Se você não estava num retiro espiritual em terras remotas ou numa viagem à Marte, já percebeu que vivemos um momento singular e histórico. A pandemia provocada pelo novo coronavírus é assunto em todo o mundo desde o início de janeiro de 2020, quando os primeiros casos começaram a brotar e se espalhar a partir da China. Mas será esse um momento único na economia na história global e em particular da Paraíba? A resposta segundo o professor do Centro de Educação da Universidade Federal do Rio Grande do Norte (UFRN), Azemar dos Santos Soares Júnior é não e lembra os efeitos da gripe espalho-la na Paraíba.

No início da entrevista, foi indagado é possível equiparar o momento que vivemos agora e o coronavírus com algum fato histórico?
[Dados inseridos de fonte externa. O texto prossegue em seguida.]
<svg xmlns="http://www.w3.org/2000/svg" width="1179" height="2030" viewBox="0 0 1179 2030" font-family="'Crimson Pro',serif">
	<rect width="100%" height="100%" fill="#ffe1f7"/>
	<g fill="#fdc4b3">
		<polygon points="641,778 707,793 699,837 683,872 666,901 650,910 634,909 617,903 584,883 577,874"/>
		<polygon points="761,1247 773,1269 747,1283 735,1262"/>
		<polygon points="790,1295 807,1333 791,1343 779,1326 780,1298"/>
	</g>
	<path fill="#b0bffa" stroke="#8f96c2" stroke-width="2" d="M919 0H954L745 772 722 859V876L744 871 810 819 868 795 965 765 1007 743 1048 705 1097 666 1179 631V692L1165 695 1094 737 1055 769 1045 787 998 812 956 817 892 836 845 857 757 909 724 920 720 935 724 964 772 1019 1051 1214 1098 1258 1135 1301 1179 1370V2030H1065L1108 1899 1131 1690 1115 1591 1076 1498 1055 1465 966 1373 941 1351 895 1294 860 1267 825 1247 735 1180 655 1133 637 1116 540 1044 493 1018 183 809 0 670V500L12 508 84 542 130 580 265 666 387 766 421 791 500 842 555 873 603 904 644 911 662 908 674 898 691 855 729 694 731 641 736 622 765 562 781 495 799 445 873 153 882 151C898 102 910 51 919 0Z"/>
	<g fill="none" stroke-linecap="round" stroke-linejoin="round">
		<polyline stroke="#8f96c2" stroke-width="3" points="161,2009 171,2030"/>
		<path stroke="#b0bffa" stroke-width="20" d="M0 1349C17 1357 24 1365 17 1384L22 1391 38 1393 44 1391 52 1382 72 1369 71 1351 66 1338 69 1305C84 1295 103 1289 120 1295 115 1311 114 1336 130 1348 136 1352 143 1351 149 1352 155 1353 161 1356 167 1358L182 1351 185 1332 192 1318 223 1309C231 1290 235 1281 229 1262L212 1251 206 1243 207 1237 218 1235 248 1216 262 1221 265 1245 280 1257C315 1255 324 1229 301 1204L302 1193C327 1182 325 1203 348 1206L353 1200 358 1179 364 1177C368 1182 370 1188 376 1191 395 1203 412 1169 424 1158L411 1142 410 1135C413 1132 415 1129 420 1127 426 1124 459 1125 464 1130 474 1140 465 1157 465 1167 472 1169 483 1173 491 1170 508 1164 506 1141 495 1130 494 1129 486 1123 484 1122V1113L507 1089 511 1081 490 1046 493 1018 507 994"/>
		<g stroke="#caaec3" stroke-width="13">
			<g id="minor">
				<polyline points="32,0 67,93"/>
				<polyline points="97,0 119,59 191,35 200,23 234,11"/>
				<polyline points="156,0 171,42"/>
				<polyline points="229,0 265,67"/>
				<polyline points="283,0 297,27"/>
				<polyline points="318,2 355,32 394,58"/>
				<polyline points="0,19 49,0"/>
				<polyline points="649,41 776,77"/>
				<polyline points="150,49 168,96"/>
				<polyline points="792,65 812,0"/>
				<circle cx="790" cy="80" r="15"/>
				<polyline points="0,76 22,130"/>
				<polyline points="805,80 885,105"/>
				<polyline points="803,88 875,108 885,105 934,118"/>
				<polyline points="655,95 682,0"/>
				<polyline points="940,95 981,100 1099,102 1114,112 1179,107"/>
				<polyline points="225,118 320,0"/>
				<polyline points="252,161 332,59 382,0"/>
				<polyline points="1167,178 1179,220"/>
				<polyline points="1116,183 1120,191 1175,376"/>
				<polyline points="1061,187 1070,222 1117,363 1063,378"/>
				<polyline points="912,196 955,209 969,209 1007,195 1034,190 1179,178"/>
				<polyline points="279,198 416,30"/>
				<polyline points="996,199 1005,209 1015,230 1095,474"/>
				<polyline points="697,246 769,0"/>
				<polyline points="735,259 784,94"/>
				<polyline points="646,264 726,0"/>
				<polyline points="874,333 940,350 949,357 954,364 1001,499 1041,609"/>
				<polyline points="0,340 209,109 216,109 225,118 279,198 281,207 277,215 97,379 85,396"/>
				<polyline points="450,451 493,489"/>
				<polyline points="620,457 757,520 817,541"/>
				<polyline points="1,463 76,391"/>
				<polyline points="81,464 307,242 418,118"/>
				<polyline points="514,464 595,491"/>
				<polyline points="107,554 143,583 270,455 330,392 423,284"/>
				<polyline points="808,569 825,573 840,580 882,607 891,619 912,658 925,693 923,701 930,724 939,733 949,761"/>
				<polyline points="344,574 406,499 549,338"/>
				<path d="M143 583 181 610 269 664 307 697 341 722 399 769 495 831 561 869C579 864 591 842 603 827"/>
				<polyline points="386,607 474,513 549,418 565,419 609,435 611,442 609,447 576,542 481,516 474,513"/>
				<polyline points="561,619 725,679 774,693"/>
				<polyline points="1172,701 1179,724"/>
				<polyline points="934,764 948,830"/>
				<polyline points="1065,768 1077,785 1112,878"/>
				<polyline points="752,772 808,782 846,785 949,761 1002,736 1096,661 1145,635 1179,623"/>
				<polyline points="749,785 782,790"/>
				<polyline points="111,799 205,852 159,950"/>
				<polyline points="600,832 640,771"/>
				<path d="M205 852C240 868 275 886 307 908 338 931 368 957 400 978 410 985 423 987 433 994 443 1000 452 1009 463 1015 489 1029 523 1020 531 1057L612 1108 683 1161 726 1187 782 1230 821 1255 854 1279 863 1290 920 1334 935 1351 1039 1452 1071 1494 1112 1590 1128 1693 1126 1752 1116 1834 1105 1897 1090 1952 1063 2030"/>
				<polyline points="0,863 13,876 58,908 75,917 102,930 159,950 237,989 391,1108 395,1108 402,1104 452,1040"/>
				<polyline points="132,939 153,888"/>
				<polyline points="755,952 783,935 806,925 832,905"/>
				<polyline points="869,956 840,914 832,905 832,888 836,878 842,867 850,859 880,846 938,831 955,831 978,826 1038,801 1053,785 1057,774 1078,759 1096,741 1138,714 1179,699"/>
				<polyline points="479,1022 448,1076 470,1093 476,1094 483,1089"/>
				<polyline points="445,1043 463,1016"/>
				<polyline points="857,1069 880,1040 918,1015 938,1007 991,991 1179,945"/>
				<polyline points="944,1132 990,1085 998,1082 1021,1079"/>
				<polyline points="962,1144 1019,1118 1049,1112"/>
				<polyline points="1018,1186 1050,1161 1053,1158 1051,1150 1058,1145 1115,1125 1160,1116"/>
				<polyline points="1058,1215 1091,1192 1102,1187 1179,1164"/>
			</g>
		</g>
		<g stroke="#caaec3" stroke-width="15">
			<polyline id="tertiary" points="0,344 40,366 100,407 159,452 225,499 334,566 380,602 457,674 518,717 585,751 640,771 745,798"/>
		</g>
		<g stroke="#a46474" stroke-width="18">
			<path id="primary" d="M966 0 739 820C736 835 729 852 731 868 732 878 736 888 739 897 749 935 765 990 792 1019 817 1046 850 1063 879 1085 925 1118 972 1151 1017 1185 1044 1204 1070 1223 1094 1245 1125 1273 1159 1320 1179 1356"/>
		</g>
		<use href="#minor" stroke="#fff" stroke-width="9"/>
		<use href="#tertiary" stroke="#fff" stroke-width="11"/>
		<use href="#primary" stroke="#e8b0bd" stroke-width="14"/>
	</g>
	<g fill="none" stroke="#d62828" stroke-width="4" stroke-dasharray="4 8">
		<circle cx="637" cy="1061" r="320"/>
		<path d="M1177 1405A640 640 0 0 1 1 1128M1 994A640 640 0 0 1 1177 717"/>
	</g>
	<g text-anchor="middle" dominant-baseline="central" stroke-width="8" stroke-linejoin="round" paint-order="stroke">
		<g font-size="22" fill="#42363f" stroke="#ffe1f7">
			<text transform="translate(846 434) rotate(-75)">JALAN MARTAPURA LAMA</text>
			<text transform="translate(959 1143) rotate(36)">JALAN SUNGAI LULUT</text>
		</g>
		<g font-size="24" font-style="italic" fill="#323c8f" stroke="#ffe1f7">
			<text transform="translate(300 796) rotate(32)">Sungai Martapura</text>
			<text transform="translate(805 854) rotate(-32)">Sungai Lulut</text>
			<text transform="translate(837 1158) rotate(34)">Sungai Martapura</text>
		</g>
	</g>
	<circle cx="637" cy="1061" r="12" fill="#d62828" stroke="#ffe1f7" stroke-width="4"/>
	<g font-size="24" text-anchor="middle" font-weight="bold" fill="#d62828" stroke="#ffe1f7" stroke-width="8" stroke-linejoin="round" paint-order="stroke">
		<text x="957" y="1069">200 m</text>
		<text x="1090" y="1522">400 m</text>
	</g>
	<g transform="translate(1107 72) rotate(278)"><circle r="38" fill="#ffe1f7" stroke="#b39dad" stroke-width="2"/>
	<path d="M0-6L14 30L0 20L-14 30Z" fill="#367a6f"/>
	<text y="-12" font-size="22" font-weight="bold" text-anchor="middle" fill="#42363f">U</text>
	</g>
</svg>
Em resposta o professor disse que a Gripe Espanhola, que assolou o mundo a partir do segundo semestre de 1918.

“Na Paraíba, estima-se que foram infectadas mais de 2 mil pessoas em, aproximadamente, três meses. Sobre o número de mortes, não é possível precisar, mas acredita-se que tenha sido alto, sobretudo devido à falta de medicamentos, médicos e hospitais suficientes para atender a grande quantidade de enfermos. A Gripe Espanhola ou Influenza Espanhola irrompeu na capital paraibana, à época chamada Parahyba, no mês de outubro de 1918 e declinou em dezembro daquele mesmo ano. É preciso registrar que a doença se irradiou rapidamente por diversas cidades do interior do estado e foi transportada a bordo de navios vindos da Europa. O navio constipado chamava-se Demerara e apitou anunciando sua chegada em terras nordestinas. Era comum que as doenças de caráter epidêmico chegassem a bordo dos meios de transportes (navios e trens) responsáveis por trazerem cargas de alimentos e utensílios que abasteceriam a população local. Nesses veículos chegavam a modernidade e a enfermidade”, afirmou o professor.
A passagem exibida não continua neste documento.